Version 1.1.0 also exports the function that produces the
data.table
identifying each training observation’s
out-of-bag terminal nodes. It is called findOOBErrors
.
Assuming the same inputs, findOOBErrors
will produce the
same output that is returned by setting return_train_nodes
to TRUE
in the quantForestError
function.
See the documentation on quantForestError
and
findOOBErrors
for examples.
Neither of these changes affects code that relied on Version 1.0.0 of
this package, as the changes consist solely of a newly exported
function, two optional arguments to quantForestError
that
by default do nothing new, and a new possible input for the
what
argument.
This package has been updated to reflect the conventional sign of bias (mean prediction minus mean response). Previous versions of the package returned negative bias (mean response minus mean prediction).

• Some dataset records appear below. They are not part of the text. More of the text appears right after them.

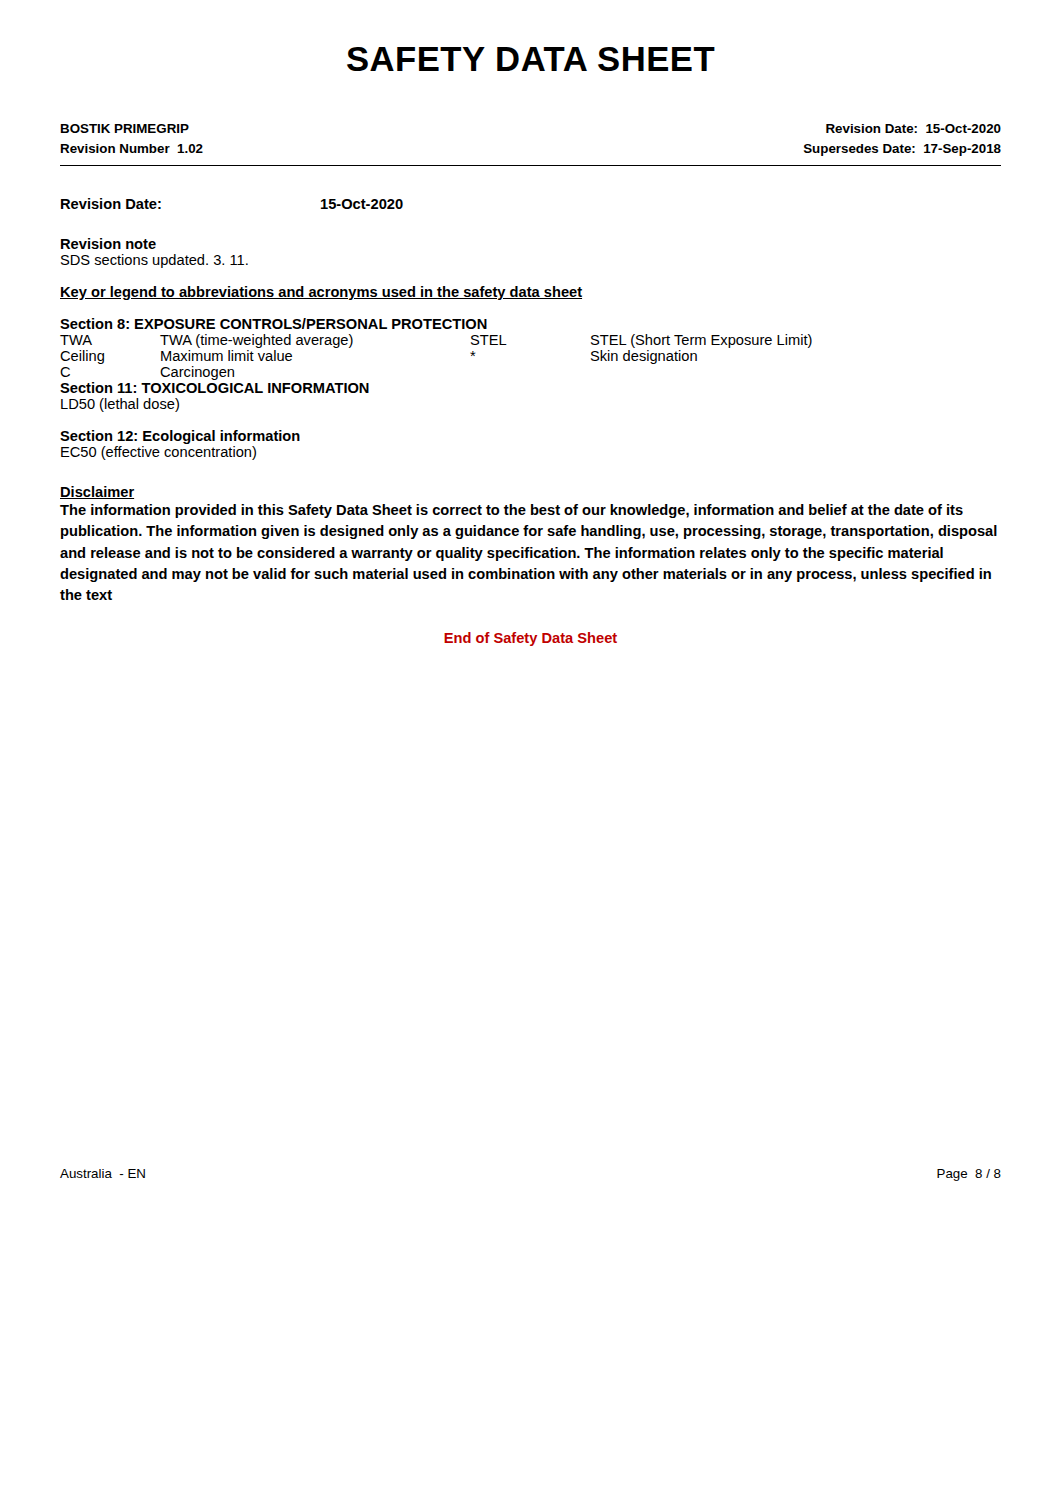SAFETY DATA SHEET
BOSTIK PRIMEGRIP
Revision Number 1.02
Revision Date: 15-Oct-2020
Supersedes Date: 17-Sep-2018
Revision Date: 15-Oct-2020
Revision note
SDS sections updated. 3. 11.
Key or legend to abbreviations and acronyms used in the safety data sheet
Section 8: EXPOSURE CONTROLS/PERSONAL PROTECTION
| TWA | TWA (time-weighted average) | STEL | STEL (Short Term Exposure Limit) |
| Ceiling | Maximum limit value | * | Skin designation |
| C | Carcinogen | | |
Section 11: TOXICOLOGICAL INFORMATION
LD50 (lethal dose)
Section 12: Ecological information
EC50 (effective concentration)
Disclaimer
The information provided in this Safety Data Sheet is correct to the best of our knowledge, information and belief at the date of its publication. The information given is designed only as a guidance for safe handling, use, processing, storage, transportation, disposal and release and is not to be considered a warranty or quality specification. The information relates only to the specific material designated and may not be valid for such material used in combination with any other materials or in any process, unless specified in the text
End of Safety Data Sheet
Australia - EN
Page 8 / 8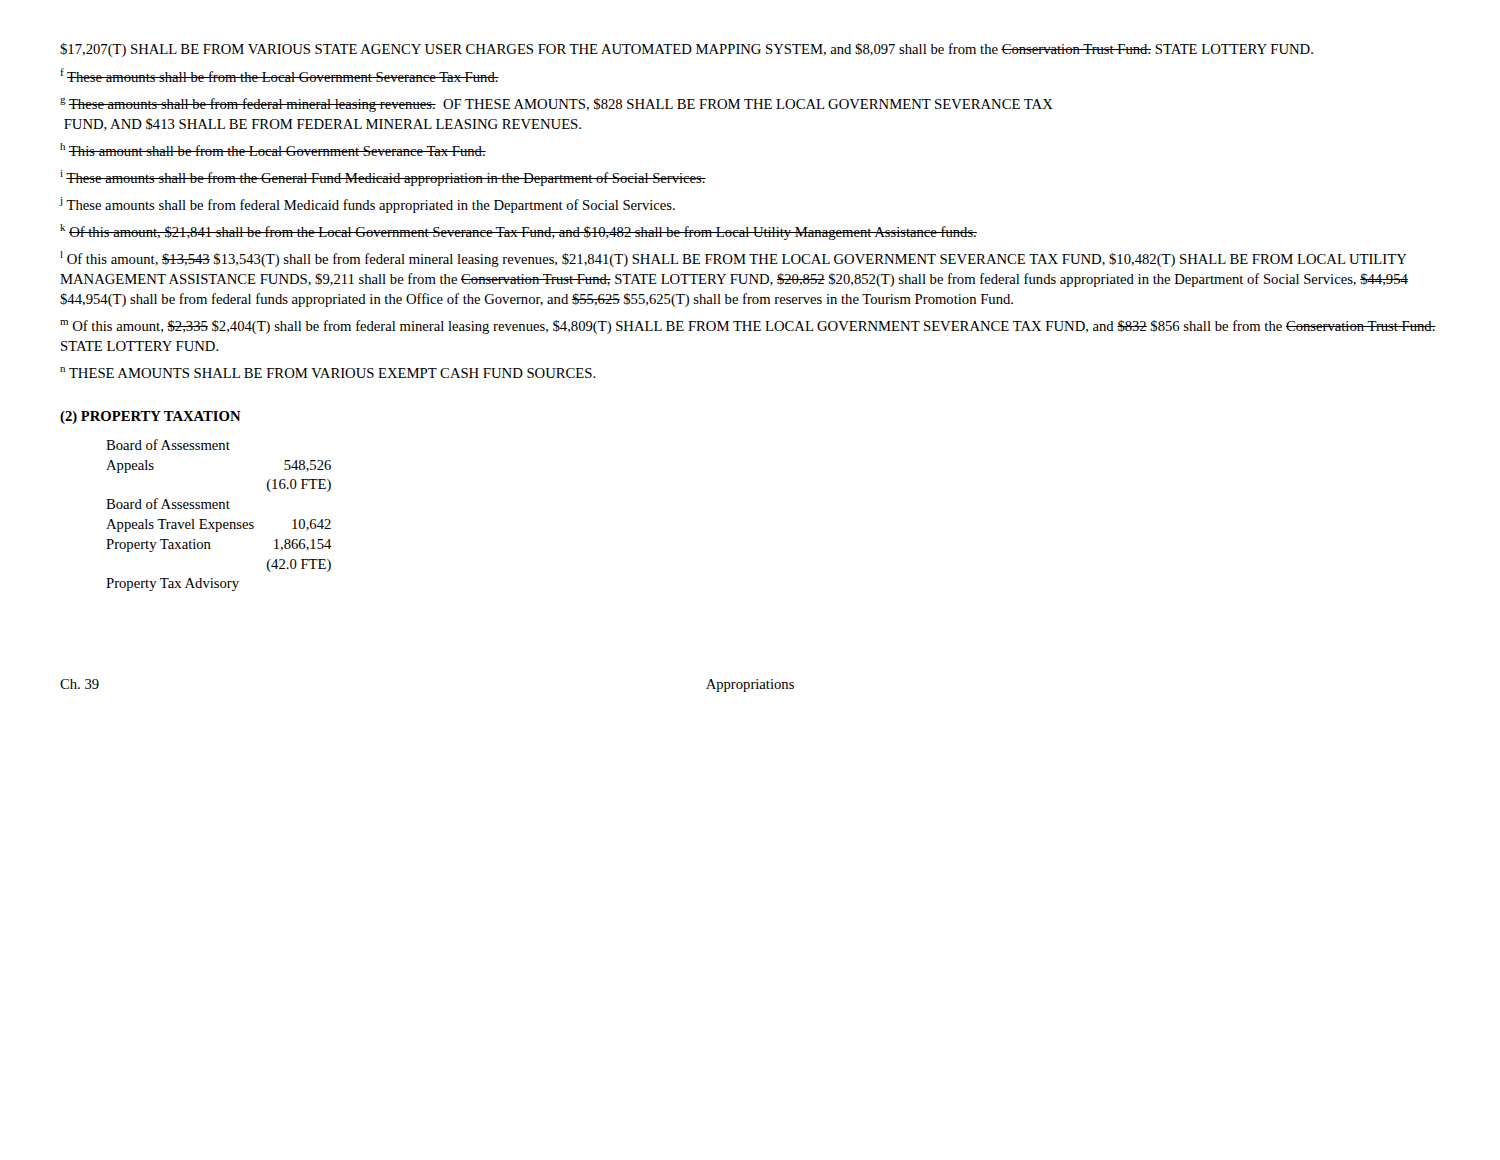$17,207(T) SHALL BE FROM VARIOUS STATE AGENCY USER CHARGES FOR THE AUTOMATED MAPPING SYSTEM, and $8,097 shall be from the Conservation Trust Fund. STATE LOTTERY FUND.
f These amounts shall be from the Local Government Severance Tax Fund.
g These amounts shall be from federal mineral leasing revenues. OF THESE AMOUNTS, $828 SHALL BE FROM THE LOCAL GOVERNMENT SEVERANCE TAX
FUND, AND $413 SHALL BE FROM FEDERAL MINERAL LEASING REVENUES.
h This amount shall be from the Local Government Severance Tax Fund.
i These amounts shall be from the General Fund Medicaid appropriation in the Department of Social Services.
j These amounts shall be from federal Medicaid funds appropriated in the Department of Social Services.
k Of this amount, $21,841 shall be from the Local Government Severance Tax Fund, and $10,482 shall be from Local Utility Management Assistance funds.
l Of this amount, $13,543 $13,543(T) shall be from federal mineral leasing revenues, $21,841(T) SHALL BE FROM THE LOCAL GOVERNMENT SEVERANCE TAX FUND, $10,482(T) SHALL BE FROM LOCAL UTILITY MANAGEMENT ASSISTANCE FUNDS, $9,211 shall be from the Conservation Trust Fund, STATE LOTTERY FUND, $20,852 $20,852(T) shall be from federal funds appropriated in the Department of Social Services, $44,954 $44,954(T) shall be from federal funds appropriated in the Office of the Governor, and $55,625 $55,625(T) shall be from reserves in the Tourism Promotion Fund.
m Of this amount, $2,335 $2,404(T) shall be from federal mineral leasing revenues, $4,809(T) SHALL BE FROM THE LOCAL GOVERNMENT SEVERANCE TAX FUND, and $832 $856 shall be from the Conservation Trust Fund. STATE LOTTERY FUND.
n THESE AMOUNTS SHALL BE FROM VARIOUS EXEMPT CASH FUND SOURCES.
(2) PROPERTY TAXATION
| Board of Assessment | |
| Appeals | 548,526 |
| | (16.0 FTE) |
| Board of Assessment | |
| Appeals Travel Expenses | 10,642 |
| Property Taxation | 1,866,154 |
| | (42.0 FTE) |
| Property Tax Advisory | |
Ch. 39
Appropriations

The sign of any algebraic operations involving the bias outputted by this package must therefore be reversed to preserve their intended effect.
In the future, we hope to implement a stochastic version of the
quantForestError
function, in which the parameters are
estimated by random subsets of the training sample and/or the trees of
the random forest.
Thanks to John Sheffield (Github
Profile) for his helpful improvements to the computational
performance of this package. (See the Issue Tracker
for details.) These changes, which substantially reduce the runtime and
memory load of this package’s quantForestError
,
perror
, and qerror
functions, have been
implemented in Version 0.2.0.
Version 0.2.0 also now allows the user to generate conditional
prediction intervals with different type-I error rates in a single call
of the quantForestError
function.